Supplied passage.

--------------------------------------------------

# Info an Value on amethyst hero jar



## Kheidecker (Feb 15, 2020)

Paid 25$ for this quart jar at flea market today. Haven't bucked up and got a red book yet so any info would be appreciated.after cleaning I notice a little amber swirling coming down from neck.beautiful jar to say the least


----------



## ajohn (Feb 15, 2020)

RB#1939. Looks treated(irradiated) . if the amber stain is not rust it probably is selenium in the glass. Manganese as a classifier turns glass Purple under Uv. Selenium turns glass an amber color. Your jar lists at 20-30. I think it the value is higher because of it's appeal


----------



## Kheidecker (Feb 15, 2020)

ajohn said:


> RB#1939. Looks treated(irradiated) . if the amber stain is not rust it probably is selenium in the glass. Manganese as a classifier turns glass Purple under Uv. Selenium turns glass an amber color. Your jar lists at 20-30. I think it the value is higher because of it's appeal


So do you think it was a clear jar then??before irradiated .have you ever seen this mark on a swayzees jar???thank you for the info I'm new to jars


----------



## coreya (Feb 16, 2020)

Would have to see better pics of the jar against a neutral background perhaps next to another jar for comparison. The amber swirling is very common on these older jars as the glass batch in the furnaces would not be completely cleaned out from one run to the next so there was some mixing of color. ie beer bottle one day and jars the next. According to "the fruit jar works" this is a Hero glass works made jar ( these were also made by the Marion fruit jar & bottle Co and the Cumberland glass mfg co. etc for Hero glass works)

--------------------------------------------------

Source material.
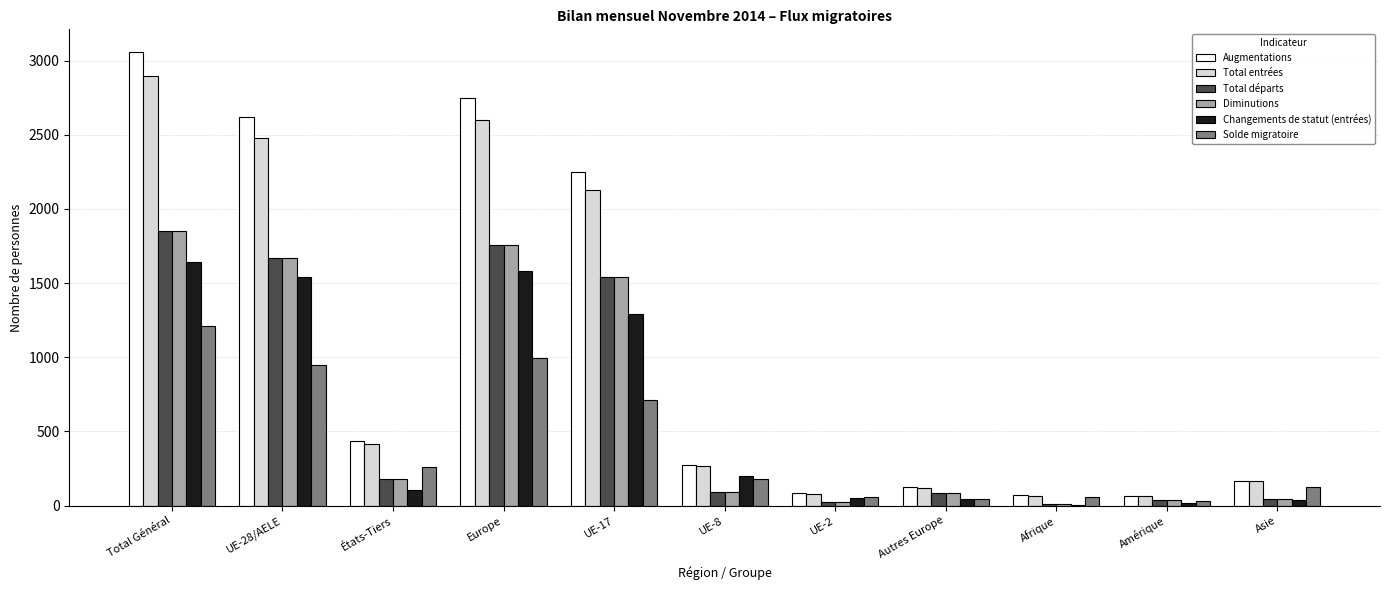

What is the sum of all Total entrées values?

11281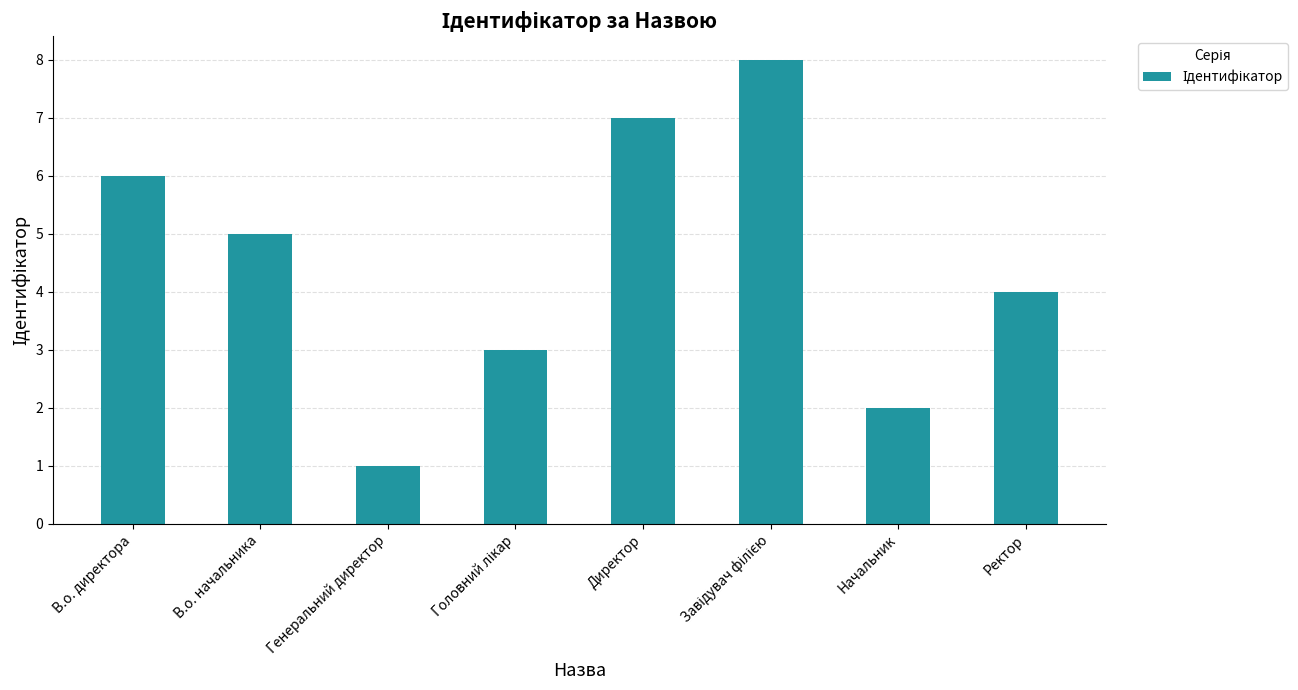

What is the label of the 3rd bar from the left?

Генеральний директор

--------------------------------------------------

What to work on.
#1 Transcribe the jar thread starting at "Would have to" and ending at "Hero glass works)".
#2 In the jar thread, what price range does ajohn say the jar lists at?

Numbered answers.
#1
Would have to see better pics of the jar against a neutral background perhaps next to another jar for comparison. The amber swirling is very common on these older jars as the glass batch in the furnaces would not be completely cleaned out from one run to the next so there was some mixing of color. ie beer bottle one day and jars the next. According to "the fruit jar works" this is a Hero glass works made jar ( these were also made by the Marion fruit jar & bottle Co and the Cumberland glass mfg co. etc for Hero glass works)

#2 20-30